Not hungry, but giddy to see some inflated prices, I opened the menu. Sam Adams, 1722 – 1803, was a leading voice in the American Revolution. An essayist, organizer, and member of the Continental Congress, Adams could probably be called a visionary, but a political visionary. Not a culinary one as the owners of Sam Adams Toasts Birmingham credit him as they have in the menu section “Sam’s Favorites.” Fiesta Nachos? Asian Boneless Wings? Chicken Ciabatta? These are not things that would have gone into Sam Adams’ mouth. As far as coming out of his mouth, I’m on solid ground when I say that Sam Adams never said “I’ll have the Fiesta Nachos. They’re one of my favorites!” He seemed more like a “Goodie Whistler’s prize sheep has fallen into a hole. Rest assured there will be mutton enough for us all on this night. Buttered turnips for everyone and an extra half an onion for you young Thomas.” type of guy.
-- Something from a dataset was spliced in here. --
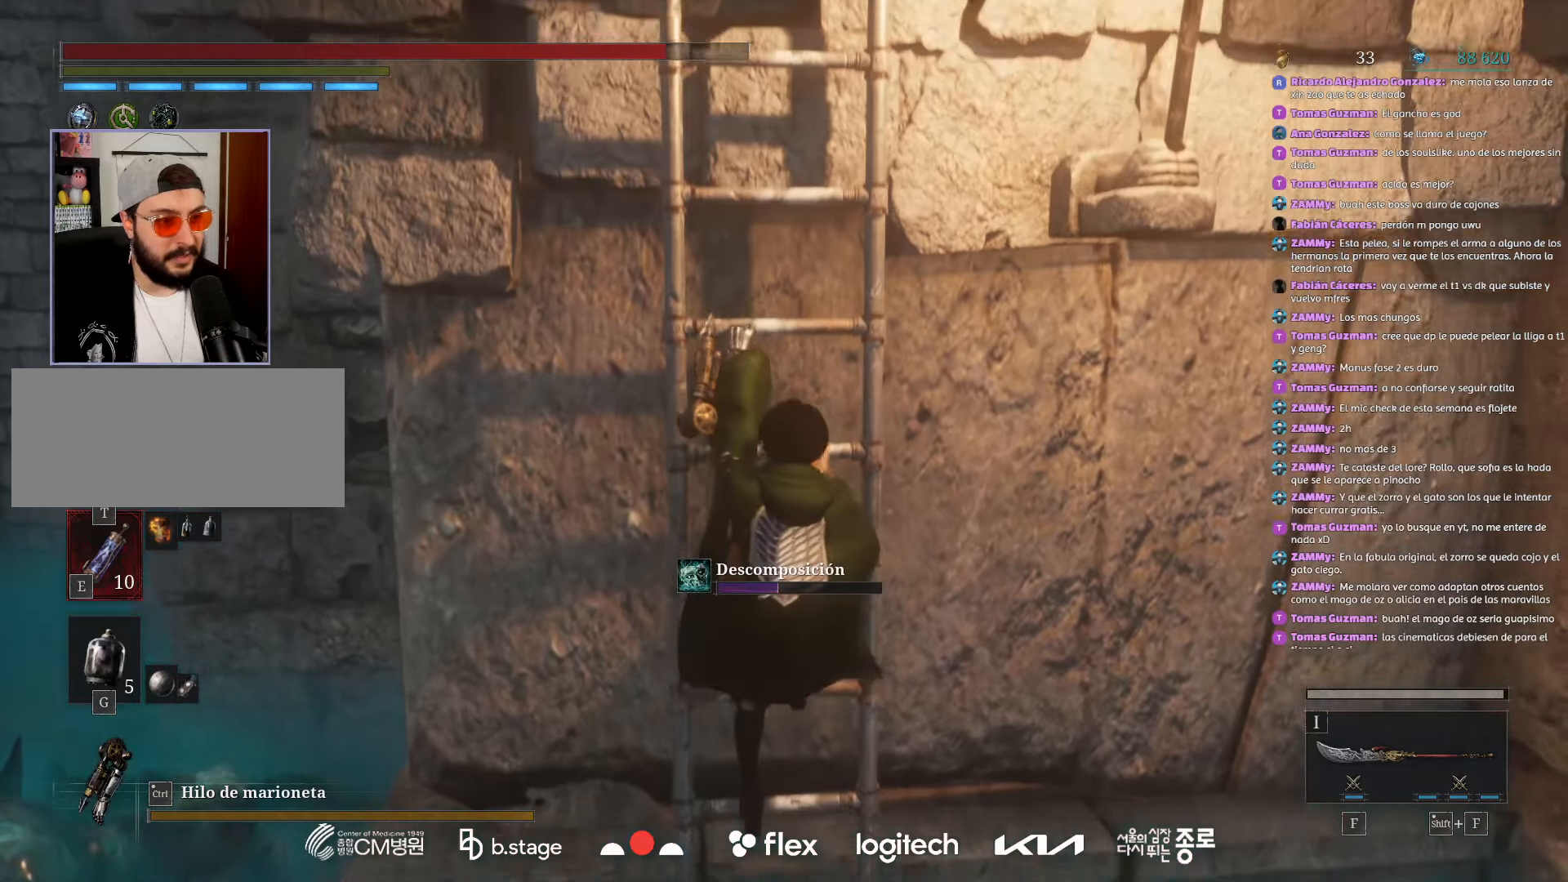
{"keys": ["w"], "mouse": ["left"], "events": []}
“Double” Scotches calm nervous fliers. As does drink service on the plane. In fact, I owe the nation of Scotland for producing Dewar’s Whisky and Ian Rankin. They made the flight so much easier. I also owe United Airline’s absurd policy of charging extra to sit next to your traveling companions. I swapped with someone so my wife and I were together, so no problem there. My brother-in-law and sister-in-law were able to trade their way together as well but the logistics of getting the four of us together were too complex to attempt so thankfully, I didn’t have to sit next to my brother-in-law and the Playboy he bought in the airport. The Playboy he was intent on reading on the flight. “For the articles,”he said in such a I-know-you-don’t-believe-me-but-it’s-true-way that I believed him. But who else would. To the other passengers I would be a perv, because he would hand it to me and say “Check this out,” and even if he was just showing me an interview with Tom Cruise the rest of the flight would see the cover, and they would assume. He did read the articles. He told me all about them later.
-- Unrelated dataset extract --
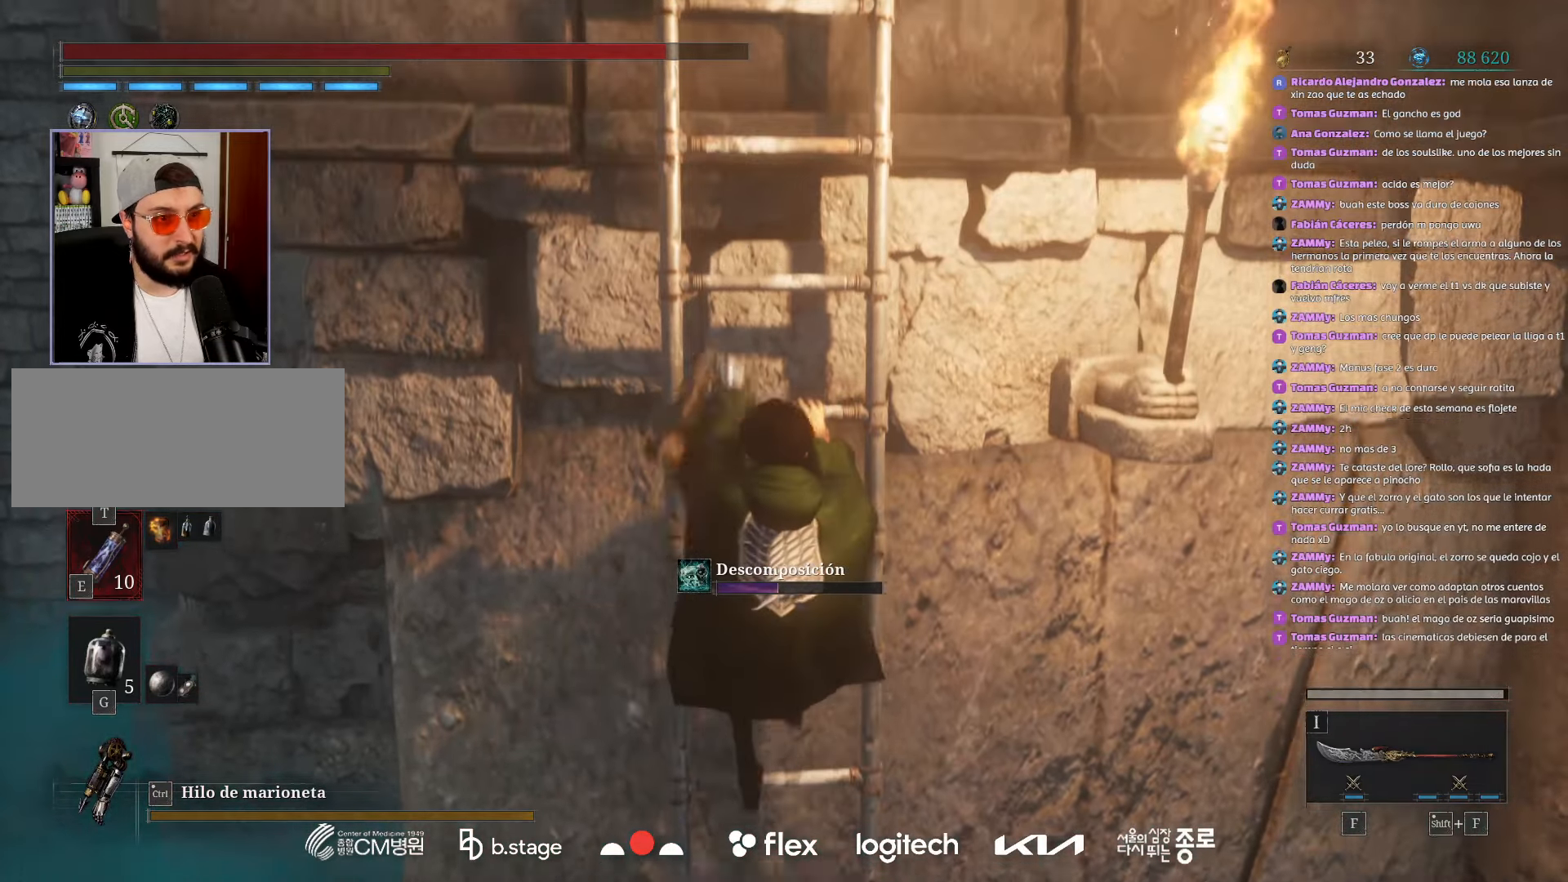
{"keys": ["w"], "mouse": ["left"], "events": []}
At one point during the flight, I glimpsed an article over the shoulder of a woman up one row and across the aisle from me. The title was “What’s The Naughtiest Thing You’ve Ever Done?” I liked the juxtaposition. Here a woman titillated herself reading a magazine whose cover would raise not a lash of an eye while my brother-in-law read about using bionics to help wounded soldiers in a magazine whose cover showed a topless girl whose hair and arms barely covered the coverables.
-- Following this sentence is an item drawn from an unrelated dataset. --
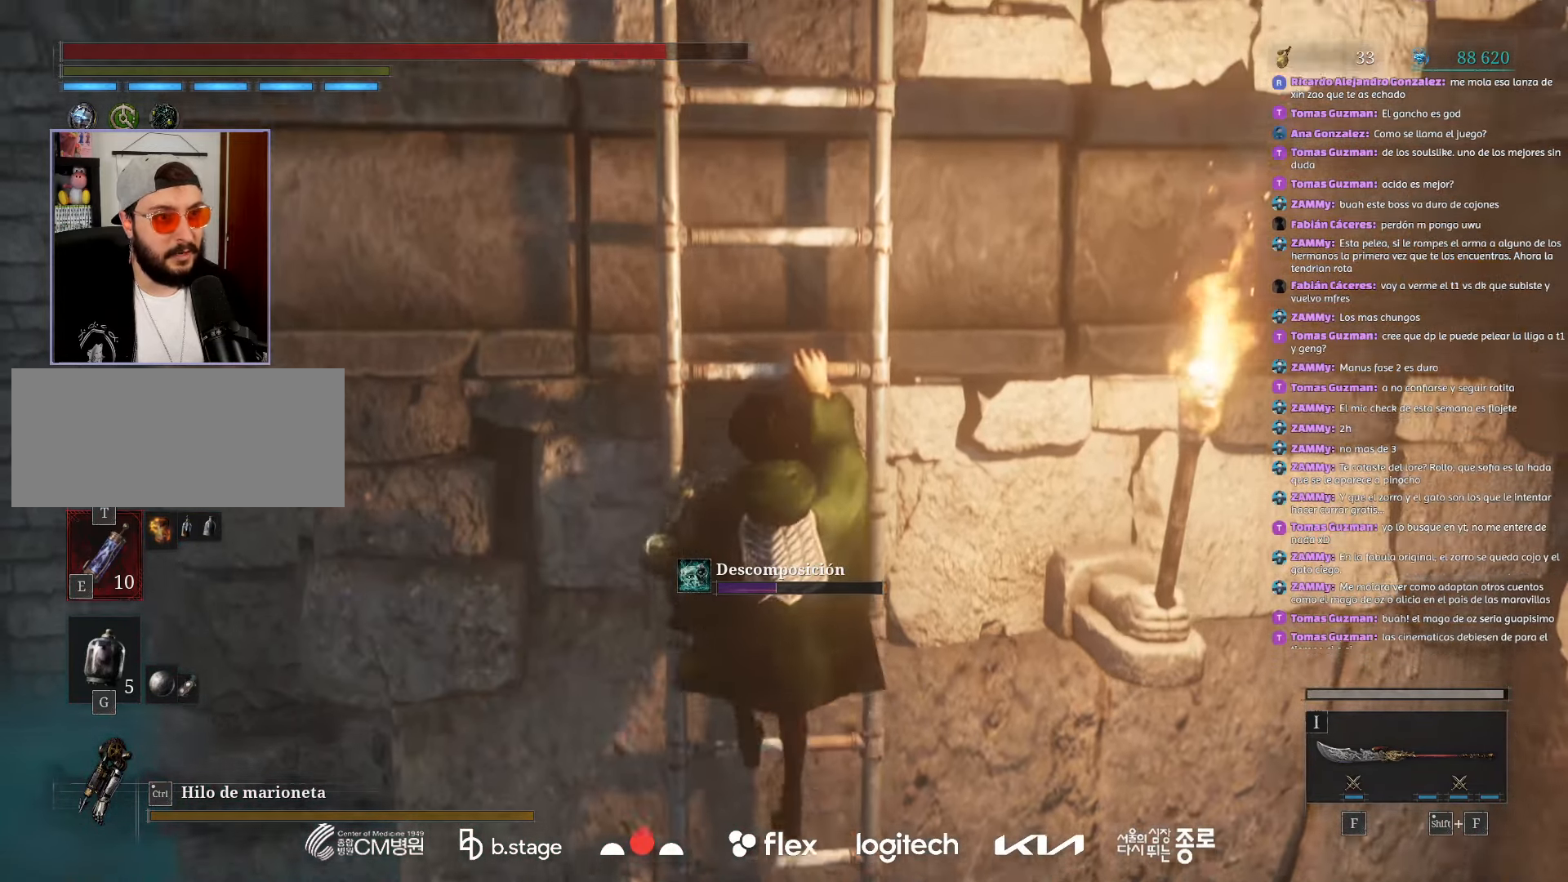
{"keys": ["w"], "mouse": ["left"], "events": []}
At one point during the flight, my sister-in-law made her way to the restroom, stopping to hand off a rolled up gentleman’s magazine to me. She was giggling, knowing how little I wanted to explain to others how many times Tom Wolfe published in it. I put it in my carry on and left it there. A part of me wanted to put it on the toilet in the back of the plane, return to my seat, and watch reactions. I didn’t, because with my luck the next patron of the facilities would be a ten year old and I would be arrested and end up in the same cell block with Jerry Sandusky or worse, have to go door to door explaining to my neighbors that registered is a technicality and that really, I’m just a misunderstood prankster.